Several studies have demonstrated the prognostic value of CPET in patients with SSc [53, 54, 55, 56, 57, 58]. In particular, utilizing the peak VO₂ and VE/VCO₂ slope enables survival prediction in patients with SSc. In a cohort of 210 patients [53] followed for up to 10 years, the presence of PAH (p = 0.007), a 6-minute walking test distance 413 meters (p = 0.003), a peak VO₂ 15.6 mL$\cdot$kg^-1$\cdot$min^-1 and a VE/VCO₂ slope $>$35 were all negative prognostic predictors.

Hemelein et al. [54] conducted a study to assess CPET’s capacity in monitoring the progression and development of SSc, and its correlation with prognosis. The study prospectively tracked 29 SSc patients with standard follow-up plus CPET for a mean of 3.7 years. The findings indicated that traditional clinical parameters, resting lung function, and echocardiographic measures did not predict the development of endpoints associated with a poor prognosis. However, distinct CPET parameters showed significant prognostic value. Specifically, baseline VO₂ and VE/VCO₂ were correlated with a reduction in forced vital capacity, indicating lung function deterioration. The AT was linked to the development of digital ulcers, a common complication in SSc, while VE/VCO₂ was associated with increases in pulmonary arterial pressure, suggesting that several CPET parameters can discriminate between SSc patients with or without adverse outcomes.

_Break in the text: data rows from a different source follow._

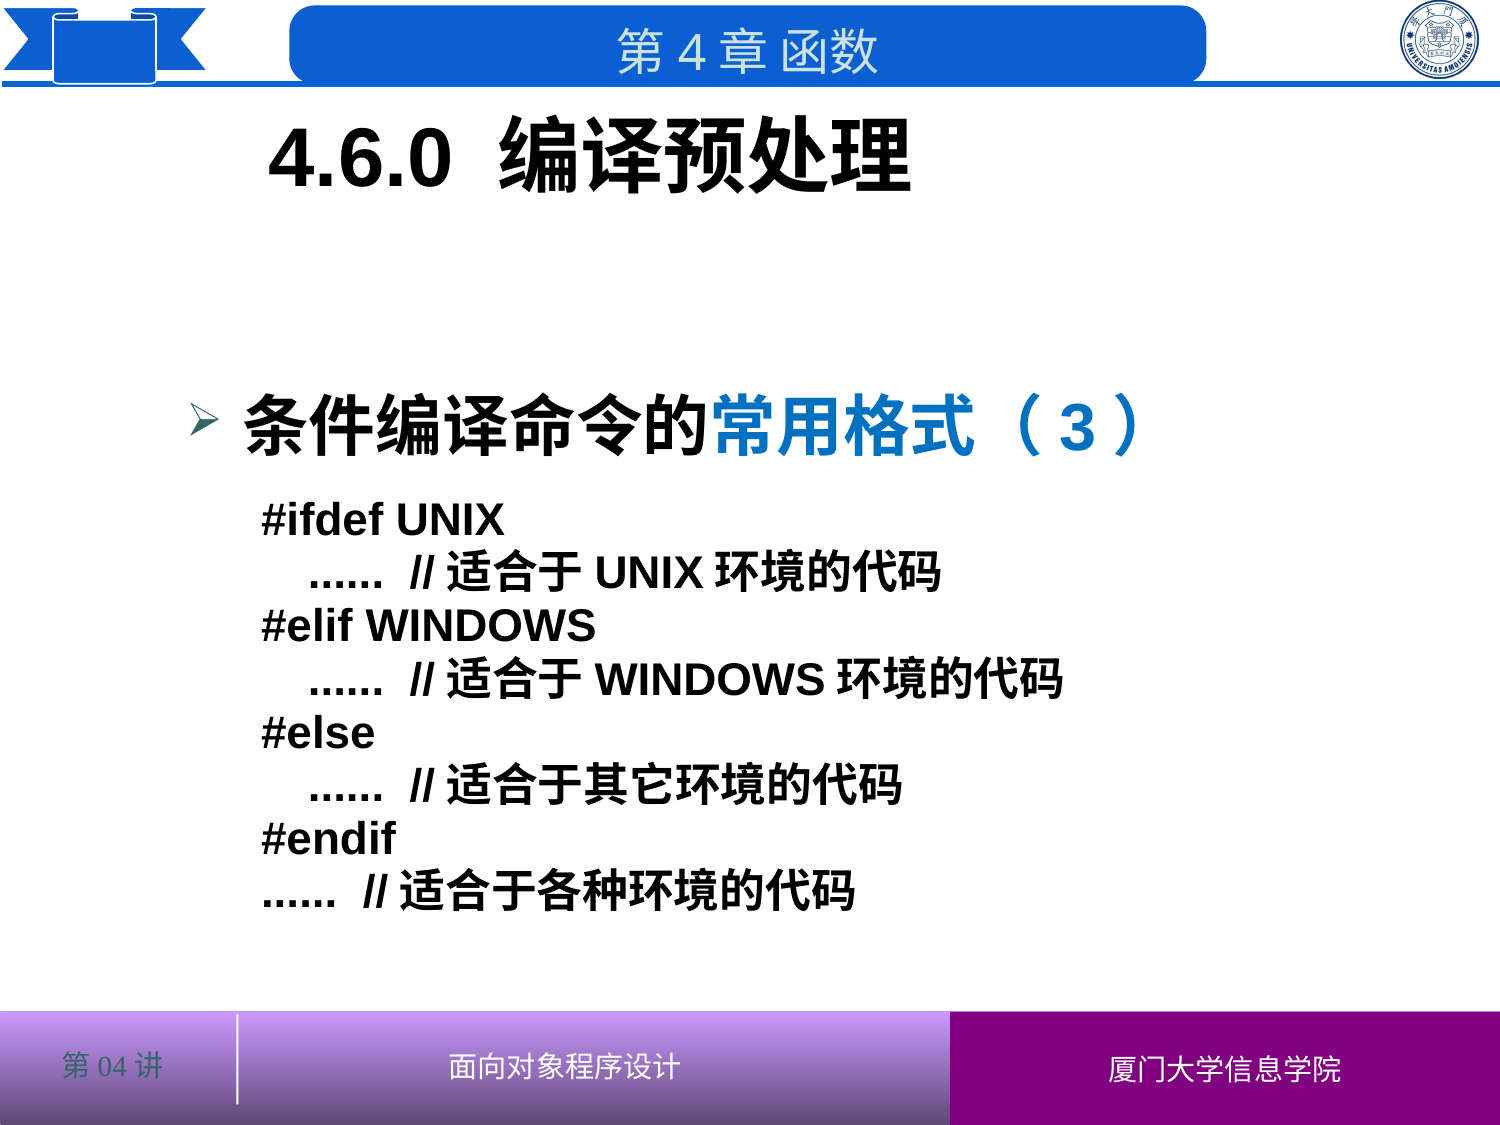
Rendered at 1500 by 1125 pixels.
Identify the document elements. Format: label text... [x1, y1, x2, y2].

list 条件编译命令的常用格式（3） #ifdef UNIX ...... //适合于UNIX环境的代码 #elif WINDOWS ...... //适合于WINDOWS环境的代码 #else ...... //适合于其它环境的代码 #endif ...... //适合于各种环境的代码 [170, 385, 1342, 988]
picture [1399, 0, 1480, 80]
text_box 4.6.0 编译预处理 [253, 90, 1207, 218]
slide_number [249, 1024, 463, 1101]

In fact, CPET variables have been shown to predict prognosis in patients with PAH [55]. In particular, VO₂ has provided useful information for further stratification of patients with PAH [56]. On this basis, the aforementioned CPET parameters (peak VO₂ and VE/VCO₂ slope) have been included in the last guidelines on PH, in a three-strata model for comprehensive risk assessment [26]. Despite this, the applicability of CPET’s prognostic value to patients with PAH secondary to SSc remains uncertain. In 2012, Deboeck et al. [57] demonstrated that the prognostic utility of CPET variables may differ according to the etiology of PAH. They reported that, in a cohort of 136 patients with PAH, peak VO₂, VE/VCO₂ slope, and VE/VCO₂ at AT were predictive of mortality for the 85 patients with idiopathic PAH but were less accurate for the 51 patients with PAH associated to other diseases, including 19 patients with SSc. These data contrast with findings from a larger population [53] study on 210 SSc patients, 52 of whom had PH, including a subgroup of 38 with PAH. Patients with PH underwent RHC; subgroups analysis confirmed the prognostic strength of CPET parameters across all subgroups. Indeed, the peak VO₂ and VE/VCO₂ slope demonstrated prognostic value in all patients with SSc, including those with PH.

The prognostic role of CPET in SSc patients without baseline PH was recently investigated by Bournia et al. [58]. This study involved 62 SSc patients who underwent CPET, PFT and echocardiography at baseline, followed by PFTs every three years for approximately a decade. Baseline respiratory peak VO₂ was able to predict PFT deterioration—a decline in forced vital capacity $\ge$10% or a combined decline in forced vital capacity of 5%–9% plus a decrease in diffusing capacity of the lungs for carbon dioxide $\ge$15% during follow-up—after adjusting for age, sex, and smoking status (hazard ratio [HR]: 0.874, 95% CI = 0.779–0.979, p = 0.021). Moreover, a lower baseline peak VO₂ was associated with a higher risk for death (HR = 0.861, 95% CI: 0.739–1.003, p = 0.054). Thus, it seems reasonable that even in the absence of baseline PH, CPET parameters may predict clinical deterioration and mortality risk in SSc patients.